Young and colleagues determined that glucose absorption and glycemic response increased in the participants who consumed the artificial sweetener. Those who consumed the sweetener absorbed 20% more glucose than those in the placebo group. While before the study the two groups had similar blood glucose levels, these rose by 24% in those who consumed the artificial sweetener.
Consuming artificial sweetener also seemed to affect the gut peptide GLP-1, which limits the rise in blood glucose after meals. The two groups had similar GLP-1 responses before the study, but after consuming artificial sweetener, participants showed a 34% reduction in GLP-1 response to glucose absorbed in the intestines.
Changes like these could increase the risk of type 2 diabetes. Young explained that artificial sweeteners may reduce the body’s ability to control blood sugar levels, leading to high glucose, and possibly predisposing those who consume artificial sweeteners to type 2 diabetes. Young and colleagues have previously found that switching from sugar to artificial sweeteners does not predict a lower risk of type 2 diabetes.
This study was the first of its kind in humans. Larger studies will help to clarify the effects of artificial sweeteners on glucose control.
Adipokines May Be the Link Between Mood Disorders and Obesity
Researchers David J. Bond and Lakshmi Yatham think they may have identified why bipolar disorder and obesity occur so often together. In North America, more than 60% of people with bipolar disorder are overweight or obese, and obesity rates are 60% higher in people with bipolar disorder than in people without bipolar disorder.
Bond and Yatham hypothesized that adipokines might be responsible for both bipolar disorder and obesity. Adipokines are cell signaling proteins that regulate both mood and appetite. Abnormal levels of adipokines in blood could cause both mood episodes and weight gain.
The researchers measured blood levels of five adipokines (leptin, adiponectin, resistin, adipsin, and lipocalin-2) in 53 young people with bipolar disorder. They found three interesting links between adipokines, mood, weight, and medications, which they reported in the Journal of Clinical Psychiatry in 2017.
The first finding was that low levels of leptin and adiponectin (adipokines with antidepressant properties) predicted a greater risk of depressive relapse over a 12-month period. The second finding was that high levels of leptin and adipsin predicted greater weight gain over a 12-month period. The third finding was that treatment with second-generation antipsychotics, which often leads to weight gain and other metabolic side effects, was associated with higher levels of resistin, an adipokine linked to type 2 diabetes.
The findings about leptin were particularly interesting, because leptin’s appetite-regulating effects change with a person’s weight. In the study, low leptin predicted depression, while high leptin predicted weight gain. In people of normal weight, low leptin predicts weight gain, while in overweight or obese people, high leptin predicts weight gain. Bond and Yatham suggest that leptin’s mood-regulating effects may be more consistent, with low leptin increasing depression risk regardless of weight.
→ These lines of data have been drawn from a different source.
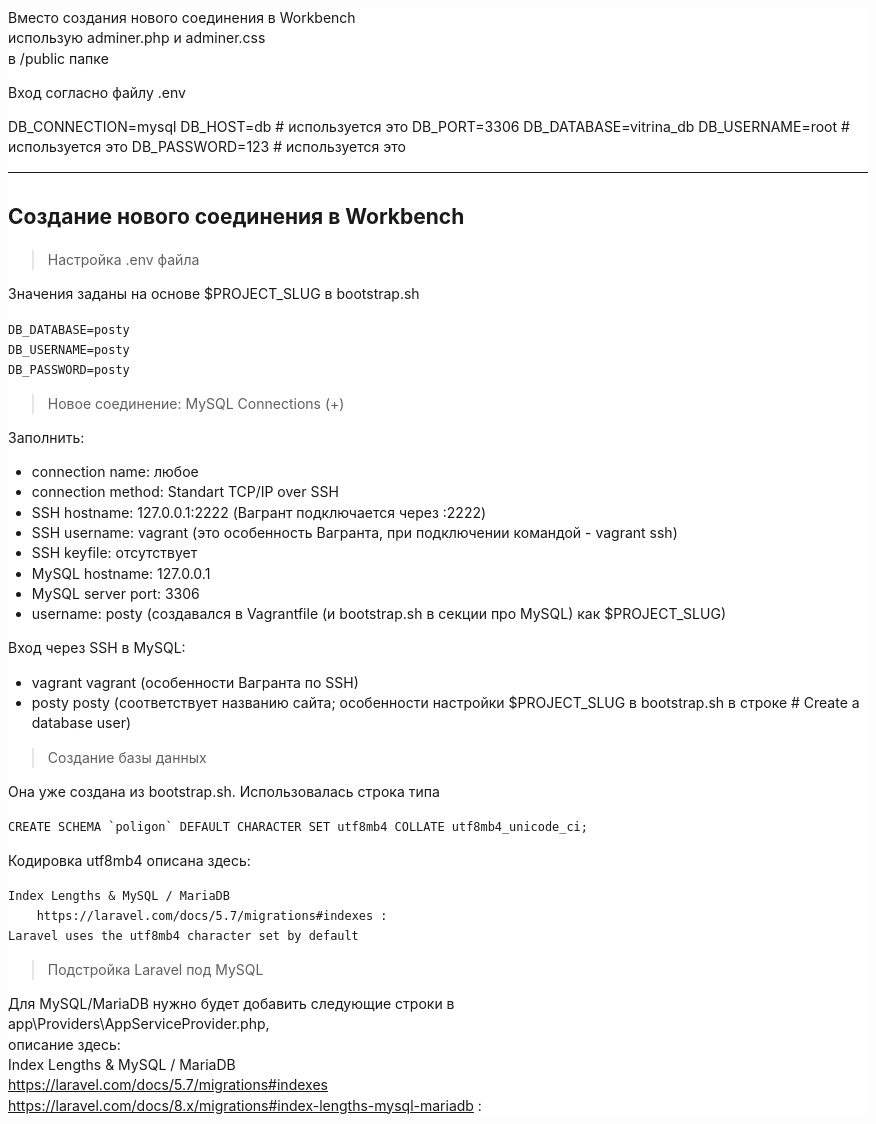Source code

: Вместо создания нового соединения в Workbench  
использую adminer.php и adminer.css  
в /public папке

Вход согласно файлу .env

DB_CONNECTION=mysql
DB_HOST=db        # используется это
DB_PORT=3306
DB_DATABASE=vitrina_db
DB_USERNAME=root  # используется это
DB_PASSWORD=123   # используется это

---
## Создание нового соединения в Workbench

> Настройка .env файла  

Значения заданы на основе $PROJECT_SLUG в bootstrap.sh

    DB_DATABASE=posty
    DB_USERNAME=posty
    DB_PASSWORD=posty

> Новое соединение: MySQL Connections (+)

Заполнить:
- connection name: любое
- connection method: Standart TCP/IP over SSH
- SSH hostname: 127.0.0.1:2222 (Вагрант подключается через :2222)
- SSH username: vagrant (это особенность Вагранта, при подключении командой - vagrant ssh)
- SSH keyfile: отсутствует
- MySQL hostname: 127.0.0.1
- MySQL server port: 3306
- username: posty (создавался в Vagrantfile (и bootstrap.sh в секции про MySQL) как $PROJECT_SLUG)

Вход через SSH в MySQL: 
- vagrant vagrant (особенности Вагранта по SSH)
- posty posty (соответствует названию сайта; особенности настройки $PROJECT_SLUG в bootstrap.sh в строке # Create a database user)

> Создание базы данных

Она уже создана из bootstrap.sh. Использовалась строка типа
    
    CREATE SCHEMA `poligon` DEFAULT CHARACTER SET utf8mb4 COLLATE utf8mb4_unicode_ci;
    
Кодировка utf8mb4 описана здесь:

    Index Lengths & MySQL / MariaDB
        https://laravel.com/docs/5.7/migrations#indexes :
    Laravel uses the utf8mb4 character set by default

> Подстройка Laravel под MySQL
 
 Для MySQL/MariaDB нужно будет добавить следующие строки в  
 app\Providers\AppServiceProvider.php,  
    описание здесь:  
    Index Lengths & MySQL / MariaDB  
    https://laravel.com/docs/5.7/migrations#indexes  
    https://laravel.com/docs/8.x/migrations#index-lengths-mysql-mariadb :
These findings may help researchers find ways of treating mood episodes that do not encourage weight gain.
Exercise in Childhood Decreases Depression Symptoms Two Years Later
A 2017 study in the journal Pediatrics found that higher rates of moderate to vigorous physical activity at ages six and eight was linked to fewer symptoms of depression at age 10.
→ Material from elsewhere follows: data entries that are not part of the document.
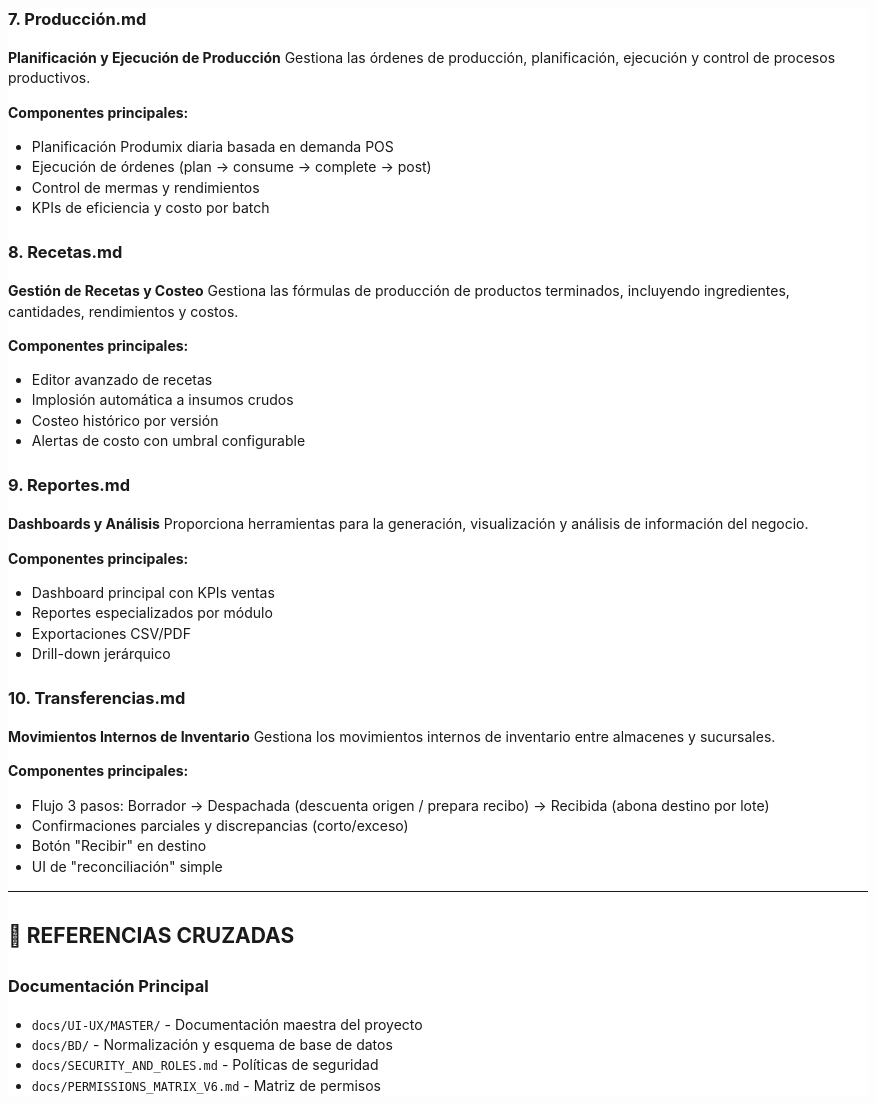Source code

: ### 7. Producción.md
**Planificación y Ejecución de Producción**
Gestiona las órdenes de producción, planificación, ejecución y control de procesos productivos.

**Componentes principales:**
- Planificación Produmix diaria basada en demanda POS
- Ejecución de órdenes (plan → consume → complete → post)
- Control de mermas y rendimientos
- KPIs de eficiencia y costo por batch

### 8. Recetas.md
**Gestión de Recetas y Costeo**
Gestiona las fórmulas de producción de productos terminados, incluyendo ingredientes, cantidades, rendimientos y costos.

**Componentes principales:**
- Editor avanzado de recetas
- Implosión automática a insumos crudos
- Costeo histórico por versión
- Alertas de costo con umbral configurable

### 9. Reportes.md
**Dashboards y Análisis**
Proporciona herramientas para la generación, visualización y análisis de información del negocio.

**Componentes principales:**
- Dashboard principal con KPIs ventas
- Reportes especializados por módulo
- Exportaciones CSV/PDF
- Drill-down jerárquico

### 10. Transferencias.md
**Movimientos Internos de Inventario**
Gestiona los movimientos internos de inventario entre almacenes y sucursales.

**Componentes principales:**
- Flujo 3 pasos: Borrador → Despachada (descuenta origen / prepara recibo) → Recibida (abona destino por lote)
- Confirmaciones parciales y discrepancias (corto/exceso)
- Botón "Recibir" en destino
- UI de "reconciliación" simple

---

## 🔗 REFERENCIAS CRUZADAS

### Documentación Principal
- `docs/UI-UX/MASTER/` - Documentación maestra del proyecto
- `docs/BD/` - Normalización y esquema de base de datos
- `docs/SECURITY_AND_ROLES.md` - Políticas de seguridad
- `docs/PERMISSIONS_MATRIX_V6.md` - Matriz de permisos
The study included 795 six-year-olds who were tracked for four years. Their physical activity was measured by accelerometry, the same type of technology found in smartphones and other consumer products that can track a person’s daily steps. Depression symptoms were assessed via interviews with the children and their parents.
While exercise seemed to reduce depression symptoms, sedentary behavior did not predict later depression.